Under the shadow of the Roundhouse and adjacent to the swelling wardan (ocean) sat the 2023 Fremantle Biennale pavilion, ‘Er’ – a design collaboration between architects vittinoAshe, Whadjuk Noongar Traditional Owner Brendan Moore, jeweller Melissa Cameron, Syrinx Environmental, sustainability and green infrastructure company, environmental scientist Dr. Linda Davies and ICS Australia. The bilingual text embodied the conceptual facets and formation of the Er pavilion:

the void’s salt stories
carved into constellation
Djallam bardip
kodjat walyalup boodjarak

a series of notes drawn
ephemeral structures traced
Koora wirnt
kwornt ngaran–iny

disparate fragments announced
a lightness of presence layered
Kendjil karda
biargar nidja

Mother/Sun
Ngarngk

concentrate elements to belong
koorliny gep ngan–iny gep

a collective composition repairs
Nidja kwoornt daan did–iny

before and after its being
koora wer korliny

together spaces
where one hesitates
Ngalla nidja
windji noonook kaatidj

in a place and time drink
Yeyi Nidjak ngan–iny gep

a natural utterance
Er.
Dtabakarn

Esca Inman Valley | Das Studio

Esca is a nature-based tourism operator offering environmentally sensitive, luxury experiences in regional settings, enabling landowners to unlock the potential of underutilised properties with a turn-key prefabricated, off-grid, accommodation solution.

This project, Esca’s third venture, features two 66m2 suites located atop Mt Alma in the picturesque Inman Valley.

Tasked with designing an experience, not simply a building, the design responds to a scripted 48-hour stay, focusing on creating memorable moments of joy that stay with guests long after departure.
Material choices speak to the surrounding landscape, and were chosen with tactility, robustness, and comfort in mind.

An open-plan layout with intimate spaces concealed behind low-height walls and full-height cavity sliders, allow operability and privacy while maintaining incredible views from all key areas.

A full kitchen, luggage store, powder room, indoor/outdoor bathing, wood fire, king bed and protected terrace all provide a sense of space and luxury within a compact footprint.

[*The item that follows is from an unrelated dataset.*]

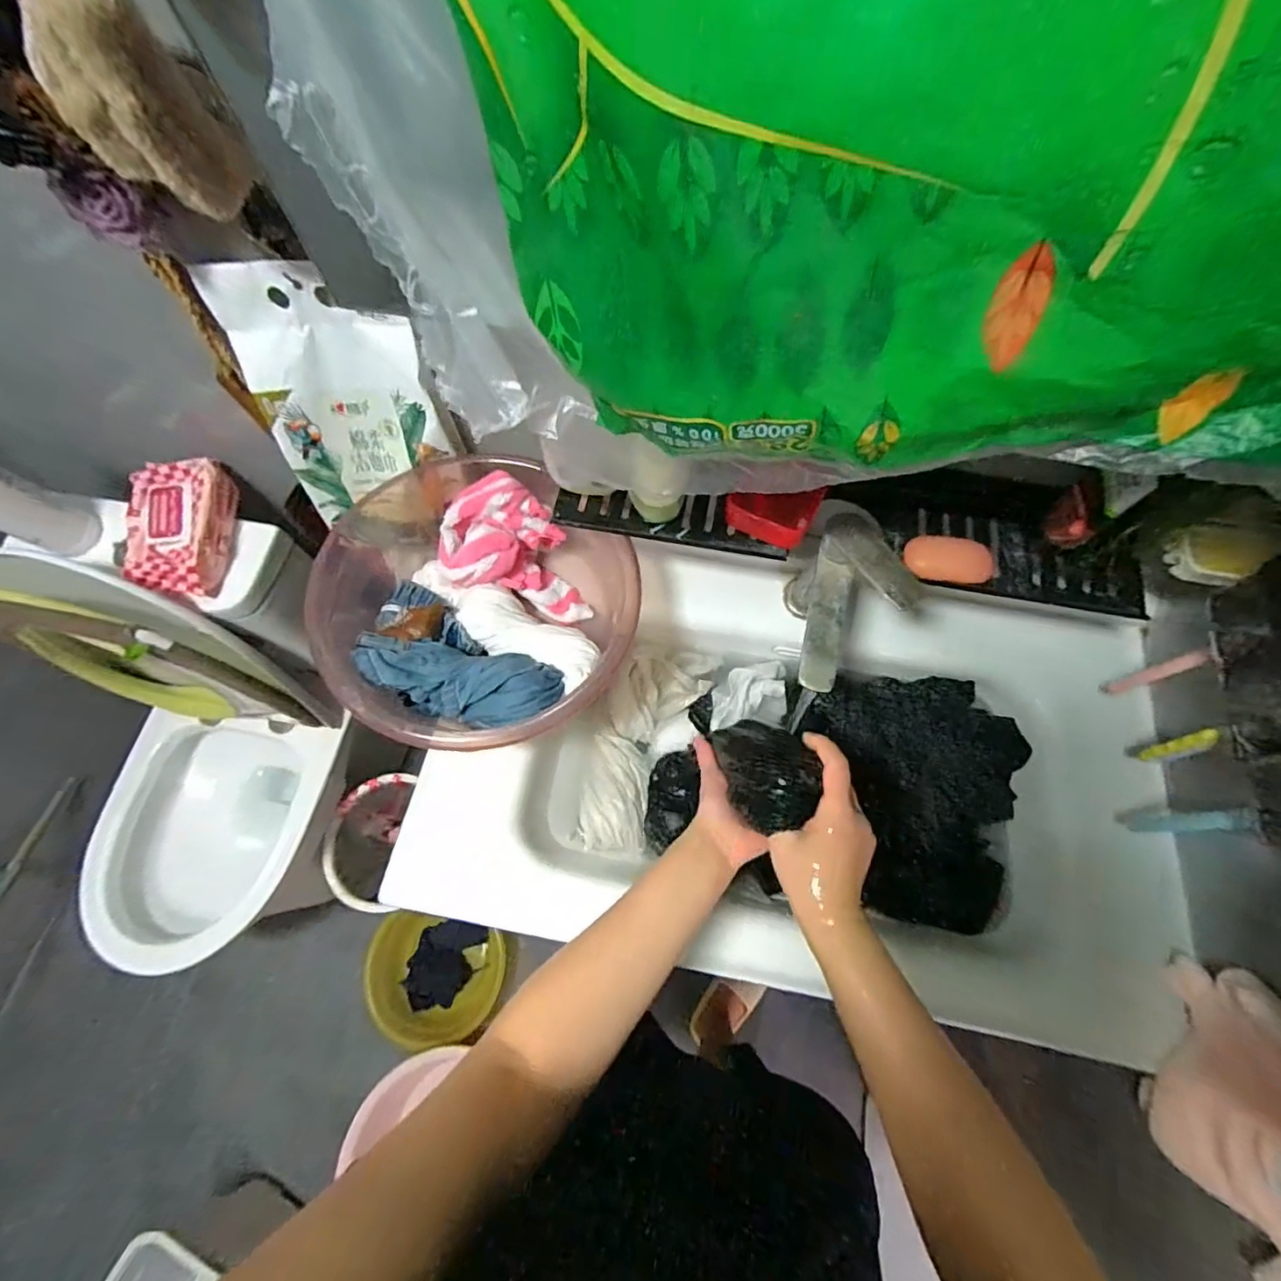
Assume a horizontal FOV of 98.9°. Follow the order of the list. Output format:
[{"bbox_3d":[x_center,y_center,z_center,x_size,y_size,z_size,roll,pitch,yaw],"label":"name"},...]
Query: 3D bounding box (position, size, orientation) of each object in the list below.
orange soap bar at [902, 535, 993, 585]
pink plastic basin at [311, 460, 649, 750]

Courtyard House | Atelier M

Courtyard House is an Alteration & Addition to the Heritage Listed Rinaultrie.

The brief was for a contemporary modification that created a better connection to the garden, improving privacy from the neighbours, whilst sculpting pockets of sunlight with the addition of new contemporary spaces.

The extension is a checkerboard of rooms and courtyards creating varied spaces. The morning courtyard capturing the eastern sun for a cup of tea, the larger afternoon courtyard which basks in the northern sunlight for family feasts that continue well past sunset, and the triangular double height space over the sunroom with its custom designed couch with seats facing the garden and courtyard.

The rear addition makes reference to the original fabric in the use of its matching sandstone, face brick and rendered walls, under its timber lined slate roof. It has done so with equal delight in the detailing.